Cleaning and Formatting Phone Numbers
Applicability:
SQL Server 2000: Tested
SQL Server 2005: Tested
SQL Server 2008: Tested
SQL Server 2008R2: Tested
SQL Server 2012: Not Tested
Sybase 15 ASE: Tested
Credits:
Author: ChillyDBA
Date: 7 Oct 2011
Description
I recently had the challenge of working with a data feed of Address/Phone Number data originating in Sybase 15 ASE. Not only was the DBMS out of my immediate comfort zone, but the application hosting the data was 15 years old, had no data input validation. Also, the data was still actively being updated and used, was not allowed to be changed by any part of the extract, and had to be extracted anew every time it was needed.
Several key pieces of data were required, including Name, Postal Code and phone/fax number. This tip deals with the steps taken to extract, clean and format phone numbers in an acceptable way for consumption by the new application.

################

● **PROBLEM SET**:
A. Using the phone-number page, explain in one to three sentences what made the data feed a challenge to work with.
B. Retype the phone-number page precisely, from "Cleaning and Formatting" to "it was needed.".

● **INFORMATION SHOWN**:
################

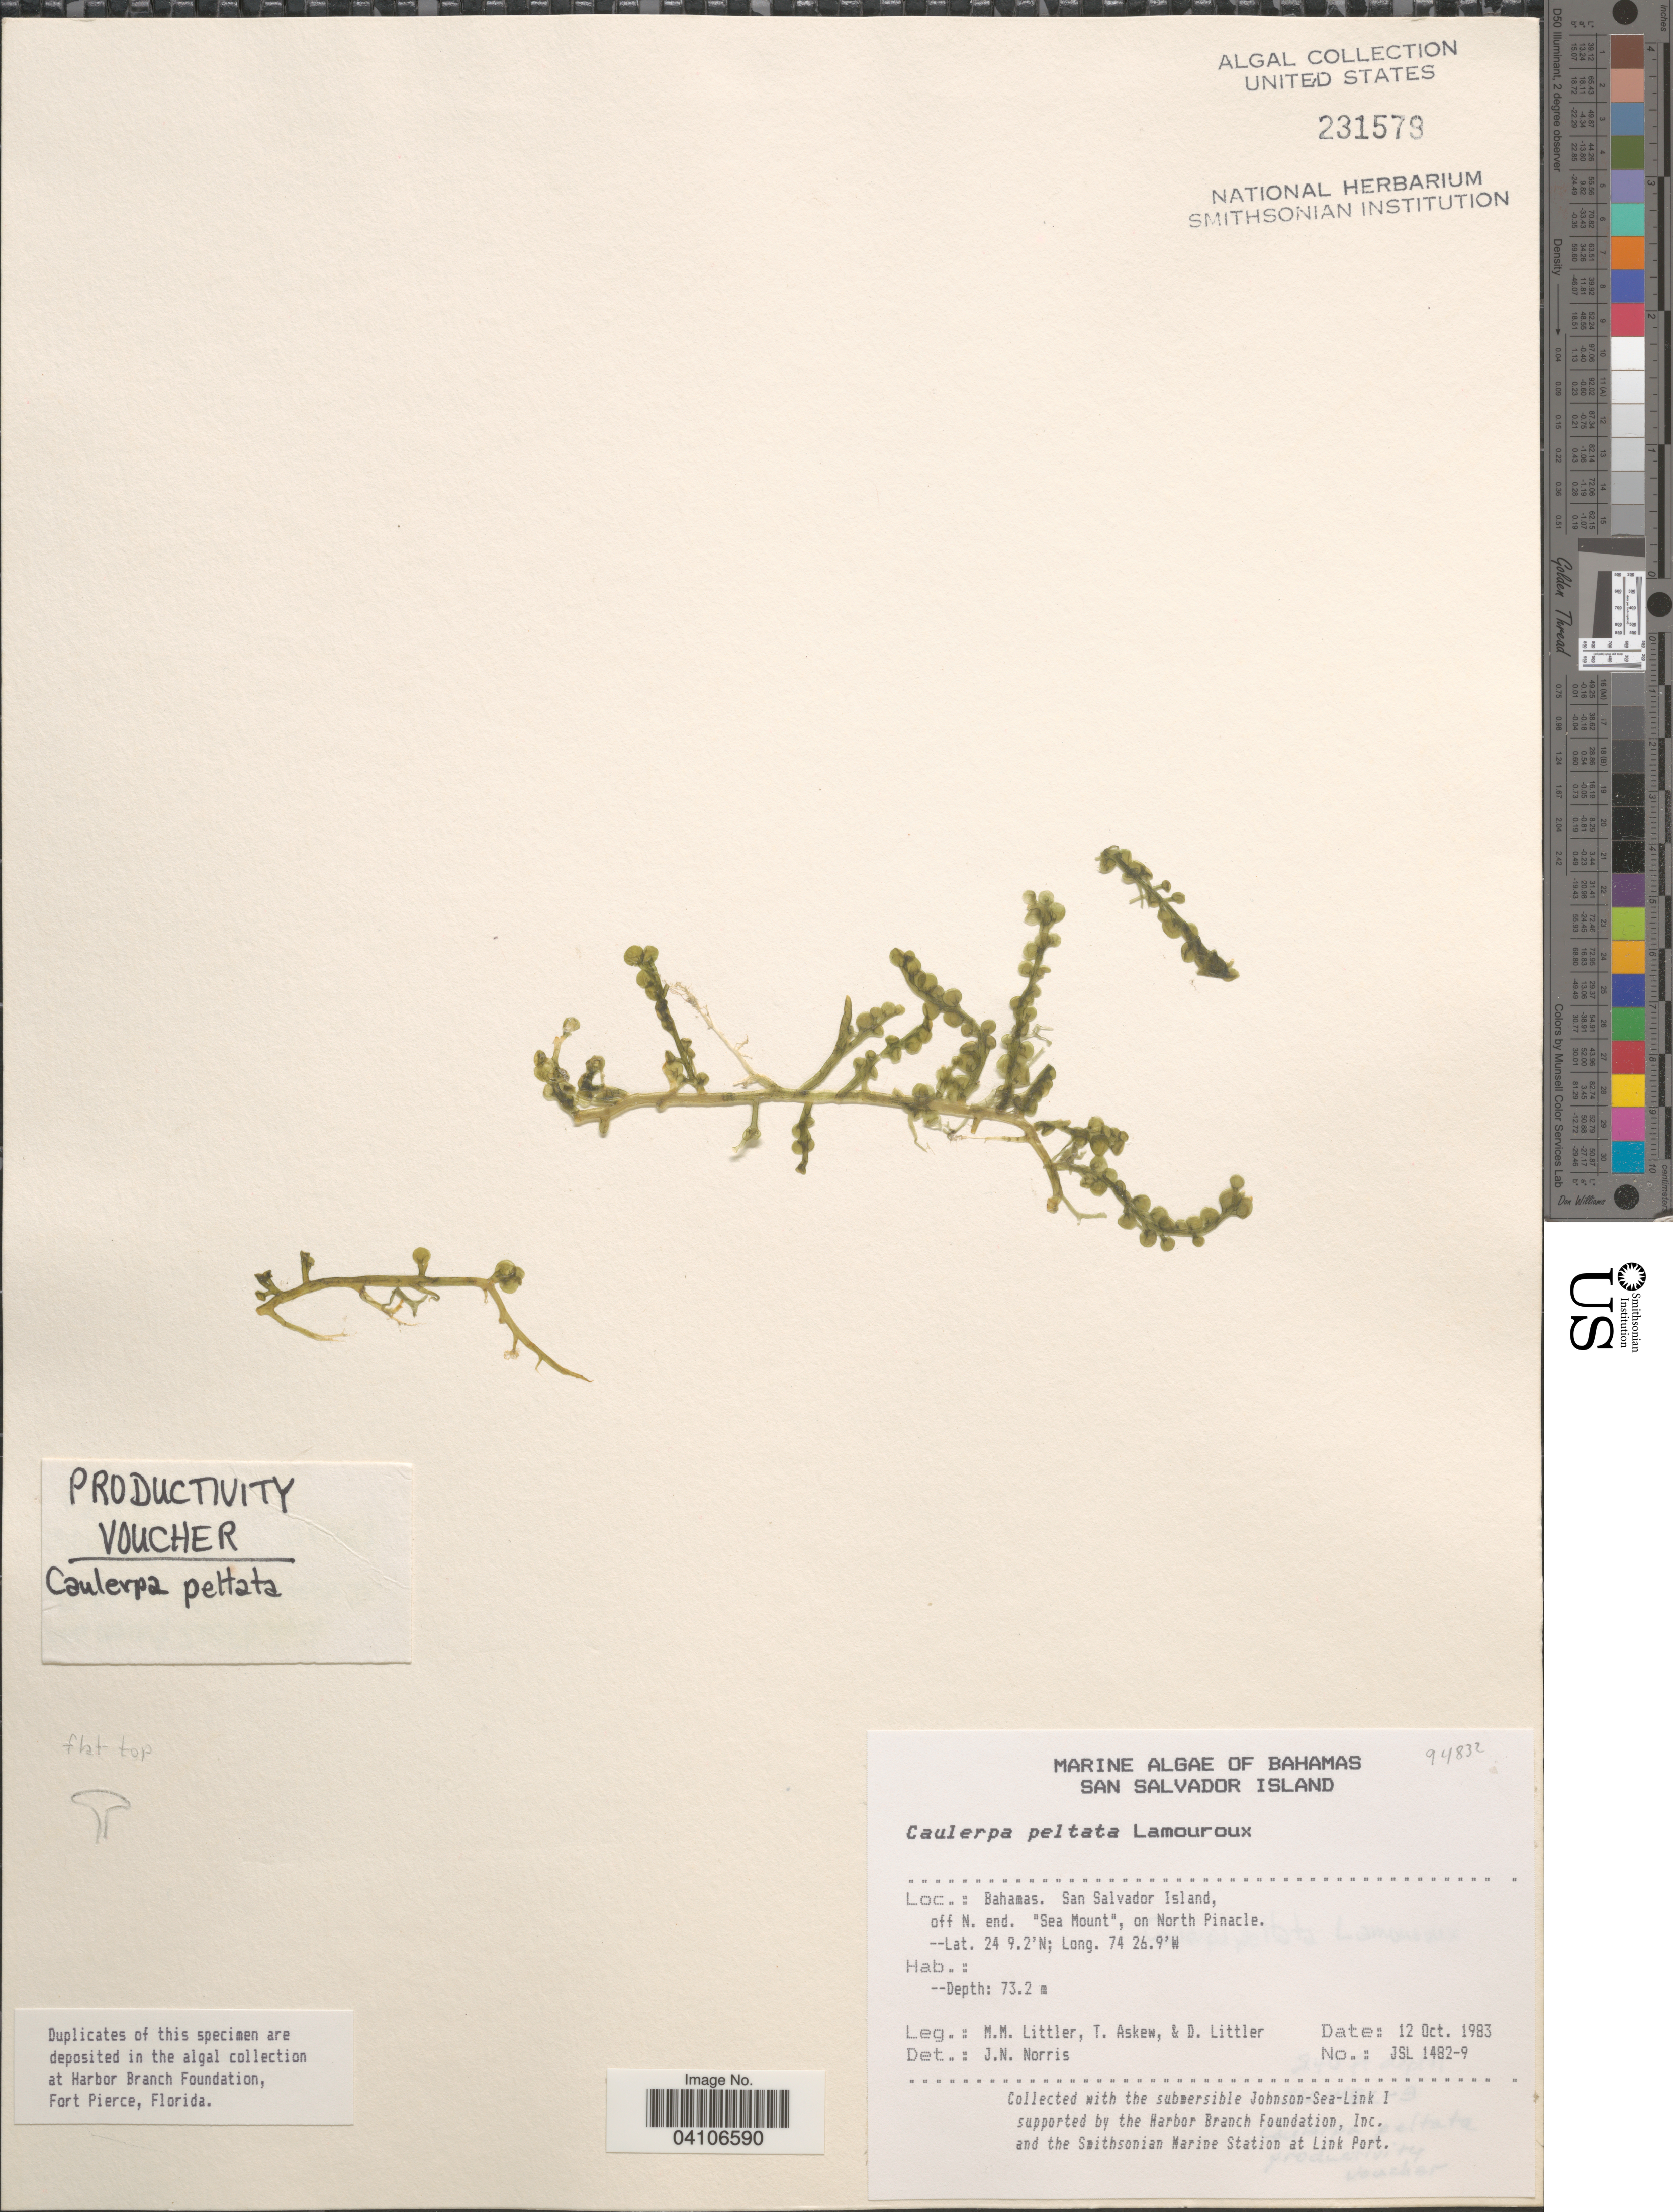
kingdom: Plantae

################

● **PROBLEM SOLUTIONS**:
A. The data came from Sybase 15 ASE, a DBMS outside the author's immediate comfort zone, and the application hosting it was 15 years old with no data input validation. The data was also still actively updated and used, could not be changed by any part of the extract, and had to be extracted anew every time it was needed.

B.
Cleaning and Formatting Phone Numbers
Applicability:
SQL Server 2000: Tested
SQL Server 2005: Tested
SQL Server 2008: Tested
SQL Server 2008R2: Tested
SQL Server 2012: Not Tested
Sybase 15 ASE: Tested
Credits:
Author: ChillyDBA
Date: 7 Oct 2011
Description
I recently had the challenge of working with a data feed of Address/Phone Number data originating in Sybase 15 ASE. Not only was the DBMS out of my immediate comfort zone, but the application hosting the data was 15 years old, had no data input validation. Also, the data was still actively being updated and used, was not allowed to be changed by any part of the extract, and had to be extracted anew every time it was needed.